Mallory Shotwell
Read MoreI struggle with the bleeding. I think most do. The living with an open wound, the pain holding itself strong in clenched teeth, a racing heartbeat.
The culture of vulnerability avoidance is the air we breathe and the water we drink. We like stories that are tied up with a bow, wounds that are healed over like scars - see, I survived it, I’m okay now. To see the hurting in action - emotional or physical - is the bleeding, and we, as a culture, don't know how to handle it. A story of pain told in micro bytes.
It’s easy to hold this ideology when we hold our own pain. It’s easy to internalize the idea that we can’t be vulnerable, or honest, even with ourselves. It is an undoing of culture, of what we have learned, to live with our open and bleeding wounds.
I internalized this idea when I was young. My mother, sick with cancer, was the top priority. I learned to share my trauma, my feelings, my problems, when it already had a solution. When it already had a bow on it. Neatly packaged trauma. It’s easier to digest.
Culture and my experiences taught me this. It was how I could survive it. How I learned to be.
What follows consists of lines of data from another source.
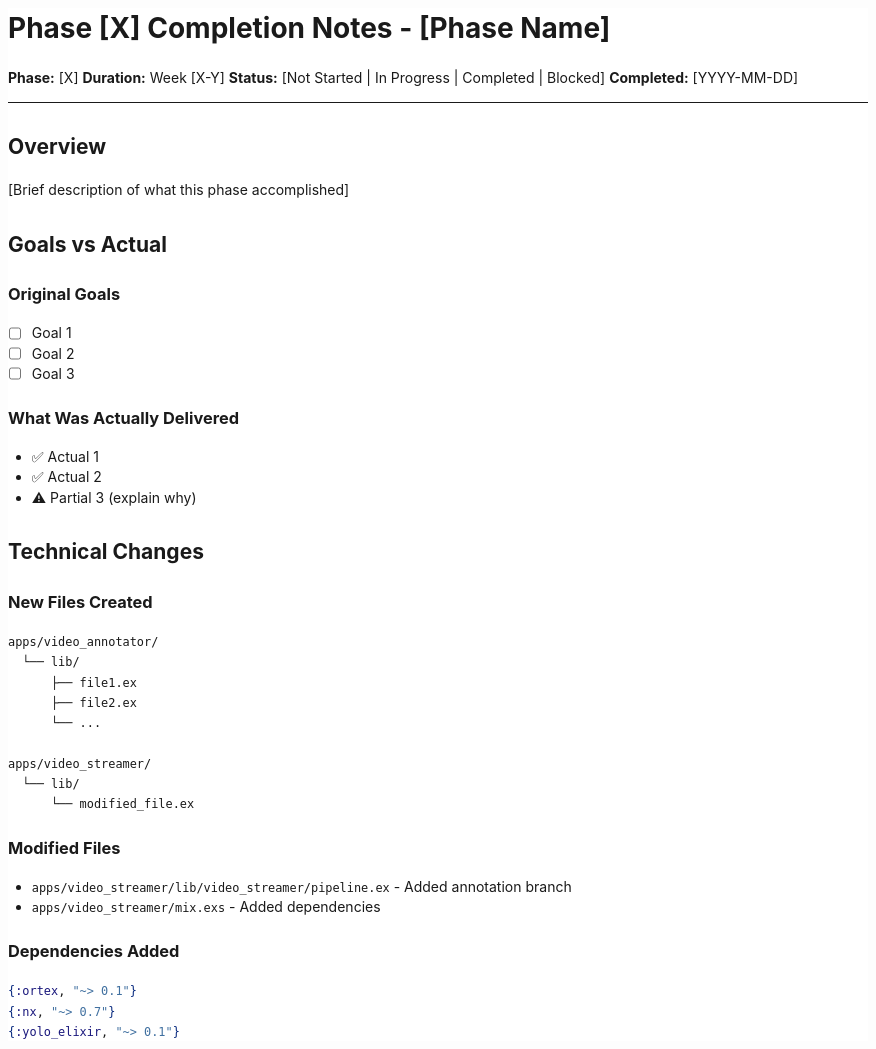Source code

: # Phase [X] Completion Notes - [Phase Name]

**Phase:** [X]
**Duration:** Week [X-Y]
**Status:** [Not Started | In Progress | Completed | Blocked]
**Completed:** [YYYY-MM-DD]

---

## Overview

[Brief description of what this phase accomplished]

## Goals vs Actual

### Original Goals
- [ ] Goal 1
- [ ] Goal 2
- [ ] Goal 3

### What Was Actually Delivered
- ✅ Actual 1
- ✅ Actual 2
- ⚠️ Partial 3 (explain why)

## Technical Changes

### New Files Created
```
apps/video_annotator/
  └── lib/
      ├── file1.ex
      ├── file2.ex
      └── ...

apps/video_streamer/
  └── lib/
      └── modified_file.ex
```

### Modified Files
- `apps/video_streamer/lib/video_streamer/pipeline.ex` - Added annotation branch
- `apps/video_streamer/mix.exs` - Added dependencies

### Dependencies Added
```elixir
{:ortex, "~> 0.1"}
{:nx, "~> 0.7"}
{:yolo_elixir, "~> 0.1"}
```
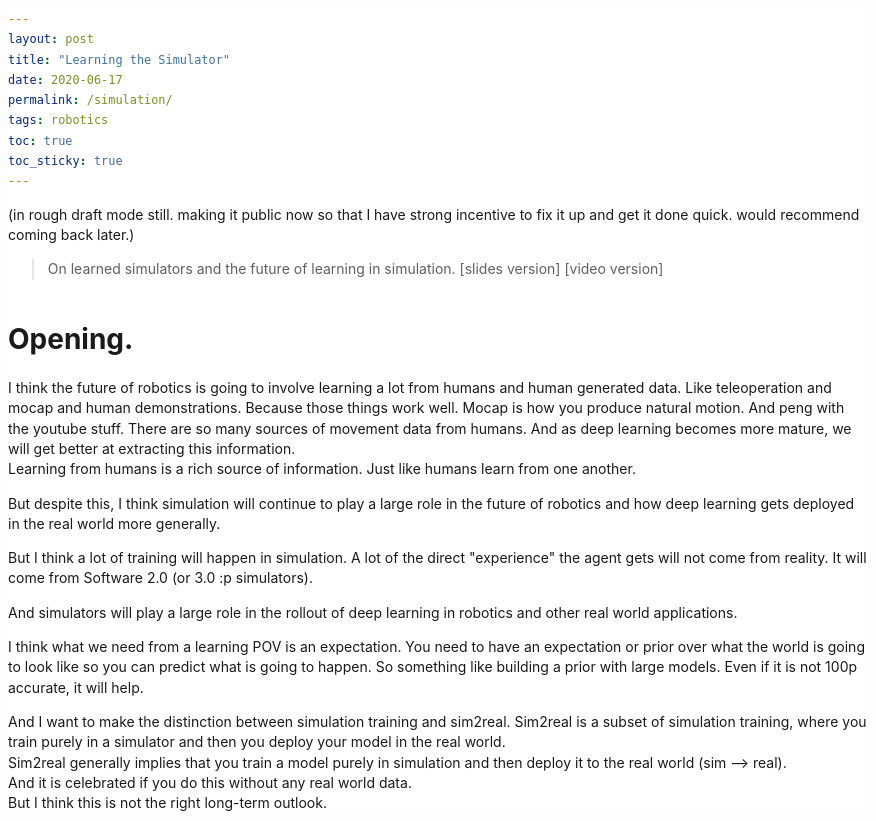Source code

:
 ```yaml
---
layout: post
title: "Learning the Simulator"
date: 2020-06-17
permalink: /simulation/
tags: robotics 
toc: true
toc_sticky: true
---
```


(in rough draft mode still.  making it public now so that I have strong
incentive to fix it up and get it done quick. would recommend coming back later.)

>On learned simulators and the future of learning in simulation.
>[slides version] [video version]

# Opening.

I think the future of robotics is going to involve learning a lot from humans
and human generated data.
Like teleoperation and mocap and human demonstrations.
Because those things work well.  Mocap is how you produce natural motion.
And peng with the youtube stuff.
There are so many sources of movement data from humans.
And as deep learning becomes more mature, we will get better at extracting this information.  
Learning from humans is a rich source of information.
Just like humans learn from one another.

But despite this, I think simulation will continue to play a large role
in the future of robotics and how deep learning gets deployed in the real world more generally.

But I think a lot of training will happen in simulation.
A lot of the direct "experience" the agent gets will not come from reality.
It will come from Software 2.0 (or 3.0 :p simulators).

And simulators will play a large role in the rollout of deep learning
in robotics and other real world applications.



I think what we need from a learning POV is an expectation.
You need to have an expectation or prior over what the world is going to look like
so you can predict what is going to happen.
So something like building a prior with large models.
Even if it is not 100p accurate, it will help.








And I want to make the distinction between simulation training and sim2real.
Sim2real is a subset of simulation training, where you train purely in a simulator
and then you deploy your model in the real world.  
Sim2real generally implies that you train a model purely in simulation and then deploy it to the 
real world (sim --> real).  
And it is celebrated if you do this without any real world data.  
But I think this is not the right long-term outlook.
What I know now is that I also learned to tie up the bows for myself, and not see my full, open wounds myself. What I know now is that I was dissociating in the midst of the pain in order to survive it.
In the midst of a worldwide pandemic, a collective trauma in itself, I moved to another state, I renovated a house, I said goodbye to the friends and the life that I knew for 12 years and started a new one. My son was in virtual school. My work was virtual. We knew few people in this new city. With Covid, we isolated hard. When memories came up, as they do, I could not distract myself or busy myself in the same old ways. I always felt like I just got through my traumas, the life that would flow, but I felt like so much was still there still bleeding. Healed enough to live with everything, I moved through life. Learning to welcome intuition back into my life, breathe my heart back into my life, this quiet of the world gave me the gift of quiet in myself, and I went into it. But in this winter, this long quarantine winter, this long self-wintering, I learned to see for the first time. It was a prime space, an open space for navigation, and it called me into it. I learned to hold these wounds. I learned to sit with them.
Many times, I sat with the young teenage girl who carried the deep shame that she could not help her mother more with her cancer. I cried and held this self and told her it was not her fault. I held hands with my mother, on her hospice bed in our living room, and my 22 year old self who laid with her. I held them both. I held us all. I sat with the girl who felt lonely as a child. I mourned the person who had to grow up too fast, screaming in cars in empty parking lots, knowing now that she did what she had to do at that time. Holding hands again as I, many years later, was facing the same scans and surgeries as my mother, I rewaited for results with her. I helped to fold her clothes and kissed her forehead as she cried before heading into each of the operating rooms. I was with the girl, just a few years ago, that didn’t think she was worth sharing her boundaries, or worth love, and who lived in fear. I stepped into the memory, I stepped into each of the moments, and I relived them all, becoming the person that I needed in all of these years.
I now know that this work is called shadow work. The shadows, the memory, the trauma and wounds and scars that we carry. We all have some, we are all human and we pick things up. Emotional weight and memory.
What I learned most of all is that I don’t have to carry a bow to make it neat, I can live with my messiness and my wounds. I will always have these things, and that is okay. What I have seen, and the pain I have felt is also with the great joys I have known. I can’t and I wouldn’t change a thing. What I learned is that I can hold memory, whereas before I just wasn’t ready. I can give my wounds the air they need, take off the bow, take off the bandaid, give light to the shadows that haunted me. And, in meeting these selves, in sitting in the memory with so much love, I gained new tools: I have learned how to stand. I have learned to hold my own heart with love. I learned how to be aware of dissociating feelings in my body, and can choose to hold my pain and memories with love.
This work is of trauma, of memory. It is uncomfortable. It is the scars. It is the healing in motion. It is the evolution of self, of the layered experience of trauma and memory. For this work, I share the layering of memory, grief, and trauma. Layering in stripes of watercolor in gray, black, pink, and red, this work bleeds. Using photos of my own breast cancer surgery recovery, I stitch in lines in the way I was stitched back up. Universally, this piece shows the scars that we hide, the shadows that we carry. Some are more red, from recent wounds, some are pink and more healed, some are white and nearly forgotten, but shape us nonetheless. While this is a piece of my personal recovery, it is also a piece about the memories that we are all composed of - the things we carry, lightness and darkness, and the layers that make a person up.